Aunque la calidad de la traducción y la velocidad no es la misma que la de un experto, para muchas empresas es suficiente para ofrecer a su público.
Ejemplo de ello es la función del circutio off-Broadway en Nueva York (EEUU) de la obra Perfect crime, que lleva casi veinte años interpretándose a unos metros de la icónica plaza neoyorquina de Times Square y que esta semana optó por modernizar su oferta al convertirse en el primer teatro de la Gran Manzana en ofrecer al público la opción de usar un traductor de IA para ver la obra.
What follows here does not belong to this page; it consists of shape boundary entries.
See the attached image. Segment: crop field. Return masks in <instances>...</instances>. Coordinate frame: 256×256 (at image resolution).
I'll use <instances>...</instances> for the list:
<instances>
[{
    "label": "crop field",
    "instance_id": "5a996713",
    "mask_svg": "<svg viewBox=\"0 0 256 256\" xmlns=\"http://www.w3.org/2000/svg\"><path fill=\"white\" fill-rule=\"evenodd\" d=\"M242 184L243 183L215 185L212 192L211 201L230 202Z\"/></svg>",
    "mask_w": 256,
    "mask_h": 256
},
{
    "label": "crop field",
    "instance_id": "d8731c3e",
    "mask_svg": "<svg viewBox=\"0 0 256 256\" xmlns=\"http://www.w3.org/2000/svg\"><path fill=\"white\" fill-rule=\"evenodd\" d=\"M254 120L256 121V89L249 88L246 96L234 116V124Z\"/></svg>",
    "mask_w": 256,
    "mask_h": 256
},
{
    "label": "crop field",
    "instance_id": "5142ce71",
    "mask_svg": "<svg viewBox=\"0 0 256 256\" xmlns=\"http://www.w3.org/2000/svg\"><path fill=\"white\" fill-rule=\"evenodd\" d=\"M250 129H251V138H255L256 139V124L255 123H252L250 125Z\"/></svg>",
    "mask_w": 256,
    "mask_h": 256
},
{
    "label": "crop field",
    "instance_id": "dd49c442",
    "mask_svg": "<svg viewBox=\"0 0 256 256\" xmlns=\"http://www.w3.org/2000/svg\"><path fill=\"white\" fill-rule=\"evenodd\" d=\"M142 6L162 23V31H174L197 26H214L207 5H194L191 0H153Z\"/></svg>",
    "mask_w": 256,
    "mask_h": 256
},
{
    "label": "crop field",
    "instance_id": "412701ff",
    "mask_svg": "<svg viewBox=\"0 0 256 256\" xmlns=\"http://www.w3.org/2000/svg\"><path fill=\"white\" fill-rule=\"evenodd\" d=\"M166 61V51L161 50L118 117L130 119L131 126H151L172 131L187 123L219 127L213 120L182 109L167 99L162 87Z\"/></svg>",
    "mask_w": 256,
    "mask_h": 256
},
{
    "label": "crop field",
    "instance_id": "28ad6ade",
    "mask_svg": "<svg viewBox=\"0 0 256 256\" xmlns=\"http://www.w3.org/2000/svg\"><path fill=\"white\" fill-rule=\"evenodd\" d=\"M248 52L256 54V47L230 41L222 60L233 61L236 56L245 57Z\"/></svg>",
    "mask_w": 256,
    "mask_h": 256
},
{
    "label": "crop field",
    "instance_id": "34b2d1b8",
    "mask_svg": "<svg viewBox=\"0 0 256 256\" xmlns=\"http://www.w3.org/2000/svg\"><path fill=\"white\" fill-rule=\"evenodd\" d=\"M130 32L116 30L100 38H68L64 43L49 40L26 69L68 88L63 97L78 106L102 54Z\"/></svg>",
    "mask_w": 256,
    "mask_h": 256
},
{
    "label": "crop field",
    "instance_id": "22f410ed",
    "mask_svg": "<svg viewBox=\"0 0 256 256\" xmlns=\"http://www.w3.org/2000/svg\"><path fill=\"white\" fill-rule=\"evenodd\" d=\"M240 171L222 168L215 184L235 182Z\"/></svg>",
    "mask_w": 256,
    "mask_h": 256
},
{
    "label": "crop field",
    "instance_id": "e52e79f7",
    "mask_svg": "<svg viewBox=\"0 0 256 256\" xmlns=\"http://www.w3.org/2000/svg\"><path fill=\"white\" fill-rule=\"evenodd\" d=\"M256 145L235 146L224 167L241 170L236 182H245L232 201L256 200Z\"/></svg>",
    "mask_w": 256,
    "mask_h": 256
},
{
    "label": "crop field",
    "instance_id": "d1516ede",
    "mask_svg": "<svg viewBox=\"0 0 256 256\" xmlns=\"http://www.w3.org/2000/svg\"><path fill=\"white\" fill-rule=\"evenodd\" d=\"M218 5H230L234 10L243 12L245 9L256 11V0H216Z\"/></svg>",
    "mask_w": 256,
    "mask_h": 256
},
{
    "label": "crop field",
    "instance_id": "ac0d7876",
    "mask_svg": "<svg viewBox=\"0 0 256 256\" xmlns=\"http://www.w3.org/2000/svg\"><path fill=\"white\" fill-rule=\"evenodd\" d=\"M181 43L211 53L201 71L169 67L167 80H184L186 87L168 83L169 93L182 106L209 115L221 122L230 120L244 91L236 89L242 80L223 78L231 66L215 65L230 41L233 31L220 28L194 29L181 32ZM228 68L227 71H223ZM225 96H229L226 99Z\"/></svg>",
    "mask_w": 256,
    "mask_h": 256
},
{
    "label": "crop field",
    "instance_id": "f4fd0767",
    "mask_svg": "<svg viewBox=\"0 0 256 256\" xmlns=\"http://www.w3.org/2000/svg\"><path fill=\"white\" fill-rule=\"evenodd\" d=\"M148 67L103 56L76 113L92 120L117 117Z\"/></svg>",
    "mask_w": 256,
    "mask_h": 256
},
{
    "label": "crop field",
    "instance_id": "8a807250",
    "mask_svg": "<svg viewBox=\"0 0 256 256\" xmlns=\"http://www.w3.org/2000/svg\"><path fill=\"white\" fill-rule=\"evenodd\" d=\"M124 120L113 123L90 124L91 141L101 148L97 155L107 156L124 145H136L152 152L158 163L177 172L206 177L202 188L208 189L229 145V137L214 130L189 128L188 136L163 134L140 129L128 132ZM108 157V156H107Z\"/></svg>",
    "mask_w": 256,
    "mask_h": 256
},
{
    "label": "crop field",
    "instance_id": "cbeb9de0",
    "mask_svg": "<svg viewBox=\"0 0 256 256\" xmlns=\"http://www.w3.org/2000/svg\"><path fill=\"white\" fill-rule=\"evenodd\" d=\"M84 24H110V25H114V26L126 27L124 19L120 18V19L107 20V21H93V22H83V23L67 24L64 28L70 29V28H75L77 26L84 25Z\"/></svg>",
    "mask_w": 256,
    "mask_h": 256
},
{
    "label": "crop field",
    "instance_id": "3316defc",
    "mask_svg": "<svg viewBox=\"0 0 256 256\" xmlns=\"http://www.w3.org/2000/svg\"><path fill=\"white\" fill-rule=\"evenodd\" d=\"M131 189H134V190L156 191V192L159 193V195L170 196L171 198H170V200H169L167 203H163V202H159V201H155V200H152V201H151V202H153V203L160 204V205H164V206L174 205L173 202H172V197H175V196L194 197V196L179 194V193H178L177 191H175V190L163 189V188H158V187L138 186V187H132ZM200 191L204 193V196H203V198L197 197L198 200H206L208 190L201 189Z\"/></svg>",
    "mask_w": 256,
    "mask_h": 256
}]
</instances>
Los asistentes que al comprar la entrada han indicado que quieren usar la aplicación Wordly, ya sea para leer los subtítulos de la obra o escuchar la transcripción en su idioma natal, pueden usar su teléfono durante la función de dos horas.
Para que la luz de los teléfonos no moleste a los otros asistentes la compañía teatral ha optado por sentar en la quinta fila a los que necesiten la app, ya sea porque tienen dificultades para oír o porque su nivel de inglés no es lo suficientemente fluido como para seguir la obra.
Sin embargo, la cosa no es del todo perfecta, pues puede cometer pequeños errores como traducir la palabra tipo por escribir a máquina, en inglés type, en ambos casos.
En el caso de Perfect crime solo se oye la misma voz, una femenina, para traducir a todos los personajes, incluso los masculinos, algo que puede resultar confuso.